Two thirds of businesses surveyed said they are concerned about their existing employees’ IT skills, with half of respondents saying that they were running remedial IT courses for adult employees to address this.
This finding reflects "the shakier grasp of IT skills among some older employees," the report concludes. "Shortcomings in IT skills affect more and more jobs as the use of technology spreads to new activities."
By contrast, respondents are mostly satisfied with the IT skills of graduates joining their companies, moreso than any other skill. Just over a quarter (26%) said they are very satisfied with graduates’ IT skills; 68% are satisfied and just 6% are not satisfied.

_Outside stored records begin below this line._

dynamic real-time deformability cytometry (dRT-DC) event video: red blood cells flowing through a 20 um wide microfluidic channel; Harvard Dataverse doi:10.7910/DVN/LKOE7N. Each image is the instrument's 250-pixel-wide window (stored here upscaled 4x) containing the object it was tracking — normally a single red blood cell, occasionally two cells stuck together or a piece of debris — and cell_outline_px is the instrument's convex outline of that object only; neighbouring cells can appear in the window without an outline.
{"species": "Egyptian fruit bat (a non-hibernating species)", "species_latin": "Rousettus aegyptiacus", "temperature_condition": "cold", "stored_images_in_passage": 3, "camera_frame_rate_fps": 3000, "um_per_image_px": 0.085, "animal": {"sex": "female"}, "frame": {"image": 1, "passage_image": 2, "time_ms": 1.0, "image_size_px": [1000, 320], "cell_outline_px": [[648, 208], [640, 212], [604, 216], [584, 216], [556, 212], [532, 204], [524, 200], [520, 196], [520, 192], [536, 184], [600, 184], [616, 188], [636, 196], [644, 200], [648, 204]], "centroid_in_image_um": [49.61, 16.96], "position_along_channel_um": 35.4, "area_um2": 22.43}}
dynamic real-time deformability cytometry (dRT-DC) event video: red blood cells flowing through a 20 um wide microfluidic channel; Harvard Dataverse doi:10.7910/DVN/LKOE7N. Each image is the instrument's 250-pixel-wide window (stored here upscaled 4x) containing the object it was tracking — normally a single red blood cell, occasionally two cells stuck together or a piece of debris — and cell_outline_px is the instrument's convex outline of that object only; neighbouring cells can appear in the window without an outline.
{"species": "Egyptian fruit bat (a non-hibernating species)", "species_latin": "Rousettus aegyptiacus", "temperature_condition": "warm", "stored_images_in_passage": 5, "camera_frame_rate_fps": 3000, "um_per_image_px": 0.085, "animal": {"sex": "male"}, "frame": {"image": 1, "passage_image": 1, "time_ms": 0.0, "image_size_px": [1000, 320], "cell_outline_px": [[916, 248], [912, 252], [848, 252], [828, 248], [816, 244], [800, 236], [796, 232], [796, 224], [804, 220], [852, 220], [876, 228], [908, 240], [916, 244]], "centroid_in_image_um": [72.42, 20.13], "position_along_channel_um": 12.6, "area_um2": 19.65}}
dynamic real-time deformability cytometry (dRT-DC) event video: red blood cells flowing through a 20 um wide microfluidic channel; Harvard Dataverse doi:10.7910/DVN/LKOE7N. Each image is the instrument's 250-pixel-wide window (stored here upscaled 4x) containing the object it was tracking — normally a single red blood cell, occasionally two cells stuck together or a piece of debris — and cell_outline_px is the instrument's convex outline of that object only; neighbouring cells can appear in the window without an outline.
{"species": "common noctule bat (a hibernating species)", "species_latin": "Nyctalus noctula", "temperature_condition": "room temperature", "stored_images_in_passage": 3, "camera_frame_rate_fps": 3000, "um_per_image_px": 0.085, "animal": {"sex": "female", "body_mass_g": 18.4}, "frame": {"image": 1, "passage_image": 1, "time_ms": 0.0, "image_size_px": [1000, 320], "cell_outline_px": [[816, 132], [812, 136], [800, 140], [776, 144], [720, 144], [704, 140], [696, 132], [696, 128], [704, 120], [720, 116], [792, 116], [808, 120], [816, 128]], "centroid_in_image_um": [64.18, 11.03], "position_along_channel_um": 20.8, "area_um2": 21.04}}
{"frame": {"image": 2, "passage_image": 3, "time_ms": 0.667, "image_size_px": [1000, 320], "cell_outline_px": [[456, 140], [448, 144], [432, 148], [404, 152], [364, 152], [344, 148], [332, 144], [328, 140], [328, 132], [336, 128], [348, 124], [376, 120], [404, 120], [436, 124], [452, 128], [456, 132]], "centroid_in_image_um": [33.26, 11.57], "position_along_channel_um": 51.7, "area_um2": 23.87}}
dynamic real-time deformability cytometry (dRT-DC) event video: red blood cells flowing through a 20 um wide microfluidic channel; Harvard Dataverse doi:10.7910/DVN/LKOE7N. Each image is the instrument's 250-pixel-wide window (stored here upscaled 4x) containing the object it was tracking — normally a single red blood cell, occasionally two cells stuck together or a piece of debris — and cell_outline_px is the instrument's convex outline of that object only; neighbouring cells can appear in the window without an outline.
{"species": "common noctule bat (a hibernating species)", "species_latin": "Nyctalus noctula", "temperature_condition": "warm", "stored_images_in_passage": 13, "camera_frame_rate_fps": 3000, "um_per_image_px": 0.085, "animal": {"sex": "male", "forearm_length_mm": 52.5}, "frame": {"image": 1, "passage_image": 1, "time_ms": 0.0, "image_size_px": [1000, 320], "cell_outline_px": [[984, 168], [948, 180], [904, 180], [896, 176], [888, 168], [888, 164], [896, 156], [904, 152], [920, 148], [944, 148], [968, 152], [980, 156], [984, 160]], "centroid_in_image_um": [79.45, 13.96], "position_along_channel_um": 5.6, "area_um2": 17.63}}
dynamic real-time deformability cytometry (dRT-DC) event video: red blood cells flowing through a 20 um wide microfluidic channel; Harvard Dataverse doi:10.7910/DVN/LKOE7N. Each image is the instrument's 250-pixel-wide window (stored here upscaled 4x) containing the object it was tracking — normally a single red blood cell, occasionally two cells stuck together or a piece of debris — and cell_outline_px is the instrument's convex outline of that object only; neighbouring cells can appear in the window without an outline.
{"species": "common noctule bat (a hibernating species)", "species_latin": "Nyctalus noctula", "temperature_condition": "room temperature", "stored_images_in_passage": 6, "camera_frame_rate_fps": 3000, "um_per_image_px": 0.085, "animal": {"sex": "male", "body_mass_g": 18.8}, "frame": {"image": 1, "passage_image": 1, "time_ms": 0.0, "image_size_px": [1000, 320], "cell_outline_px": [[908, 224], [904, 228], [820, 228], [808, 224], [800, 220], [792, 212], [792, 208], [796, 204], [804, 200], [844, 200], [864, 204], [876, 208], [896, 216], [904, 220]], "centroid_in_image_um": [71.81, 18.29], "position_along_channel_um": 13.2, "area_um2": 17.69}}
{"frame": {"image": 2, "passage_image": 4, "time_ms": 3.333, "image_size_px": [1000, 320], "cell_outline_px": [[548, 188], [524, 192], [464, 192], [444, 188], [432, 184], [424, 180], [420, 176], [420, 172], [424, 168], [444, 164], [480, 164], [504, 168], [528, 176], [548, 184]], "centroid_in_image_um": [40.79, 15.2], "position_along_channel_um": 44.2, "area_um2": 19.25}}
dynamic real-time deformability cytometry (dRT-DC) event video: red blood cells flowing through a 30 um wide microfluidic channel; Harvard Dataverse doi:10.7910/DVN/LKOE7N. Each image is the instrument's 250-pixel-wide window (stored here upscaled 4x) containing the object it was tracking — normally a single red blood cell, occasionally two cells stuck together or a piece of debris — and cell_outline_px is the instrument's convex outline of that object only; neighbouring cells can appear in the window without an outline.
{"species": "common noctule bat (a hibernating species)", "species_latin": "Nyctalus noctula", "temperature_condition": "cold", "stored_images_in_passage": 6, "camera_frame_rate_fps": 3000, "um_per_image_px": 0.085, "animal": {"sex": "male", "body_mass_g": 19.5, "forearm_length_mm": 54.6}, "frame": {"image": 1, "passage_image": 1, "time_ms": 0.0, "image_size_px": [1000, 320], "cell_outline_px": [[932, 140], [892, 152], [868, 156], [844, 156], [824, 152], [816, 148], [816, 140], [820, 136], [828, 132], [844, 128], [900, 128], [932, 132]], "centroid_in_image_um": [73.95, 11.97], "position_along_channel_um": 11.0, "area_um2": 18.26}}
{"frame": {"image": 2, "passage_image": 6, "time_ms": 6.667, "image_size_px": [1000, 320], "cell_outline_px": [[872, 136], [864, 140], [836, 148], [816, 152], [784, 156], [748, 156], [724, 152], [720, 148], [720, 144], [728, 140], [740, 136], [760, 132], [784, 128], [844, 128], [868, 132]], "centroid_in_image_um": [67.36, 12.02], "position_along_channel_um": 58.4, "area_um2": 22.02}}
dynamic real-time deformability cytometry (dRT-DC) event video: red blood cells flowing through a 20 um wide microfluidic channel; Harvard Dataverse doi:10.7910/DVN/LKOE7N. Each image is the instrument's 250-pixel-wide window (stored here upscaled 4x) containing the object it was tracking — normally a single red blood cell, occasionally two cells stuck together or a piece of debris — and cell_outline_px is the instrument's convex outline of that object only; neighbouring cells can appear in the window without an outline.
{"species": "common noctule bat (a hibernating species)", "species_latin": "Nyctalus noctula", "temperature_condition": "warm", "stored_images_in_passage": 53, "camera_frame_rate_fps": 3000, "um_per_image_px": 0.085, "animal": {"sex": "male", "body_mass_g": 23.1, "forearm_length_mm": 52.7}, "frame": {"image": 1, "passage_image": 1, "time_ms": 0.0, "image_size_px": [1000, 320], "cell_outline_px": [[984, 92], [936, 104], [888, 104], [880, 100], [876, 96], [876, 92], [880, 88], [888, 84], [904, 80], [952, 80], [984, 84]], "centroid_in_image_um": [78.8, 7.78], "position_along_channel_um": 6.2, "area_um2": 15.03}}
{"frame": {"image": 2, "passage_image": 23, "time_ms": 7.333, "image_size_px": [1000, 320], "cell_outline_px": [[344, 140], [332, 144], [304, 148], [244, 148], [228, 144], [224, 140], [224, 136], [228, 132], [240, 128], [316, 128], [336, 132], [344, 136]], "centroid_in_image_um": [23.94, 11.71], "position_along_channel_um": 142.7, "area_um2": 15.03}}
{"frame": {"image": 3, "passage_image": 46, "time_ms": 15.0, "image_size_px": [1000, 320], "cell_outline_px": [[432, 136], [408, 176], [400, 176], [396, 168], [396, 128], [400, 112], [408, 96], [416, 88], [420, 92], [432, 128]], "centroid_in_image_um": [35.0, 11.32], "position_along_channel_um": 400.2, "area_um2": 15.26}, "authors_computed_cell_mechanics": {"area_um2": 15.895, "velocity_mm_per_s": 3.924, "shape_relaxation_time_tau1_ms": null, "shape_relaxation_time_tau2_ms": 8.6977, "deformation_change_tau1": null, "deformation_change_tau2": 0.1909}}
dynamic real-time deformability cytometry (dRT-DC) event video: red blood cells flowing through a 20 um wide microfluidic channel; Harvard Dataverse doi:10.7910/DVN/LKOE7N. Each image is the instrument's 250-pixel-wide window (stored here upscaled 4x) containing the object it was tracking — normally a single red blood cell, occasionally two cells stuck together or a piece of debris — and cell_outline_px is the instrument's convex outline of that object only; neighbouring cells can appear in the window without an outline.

Employers are, on the whole, dissatisfied with graduates’ foreign language skills and their business and customer awareness, the survey found. A small but shocking proportion (5%) have undertaken remedial numeracy training for graduates.
The survey asked respondent how they would like education to be changed to better support their needs. Despite the general level of satisfaction with graduate IT skills, around a third (30%) would like the government to encourage schools and college to develop technology skills among young people.
"The current reform of the ICT national curriculum is a welcome first step," the report asserted.
The report also revealed that the median starting salary for an IT-related role £20,000.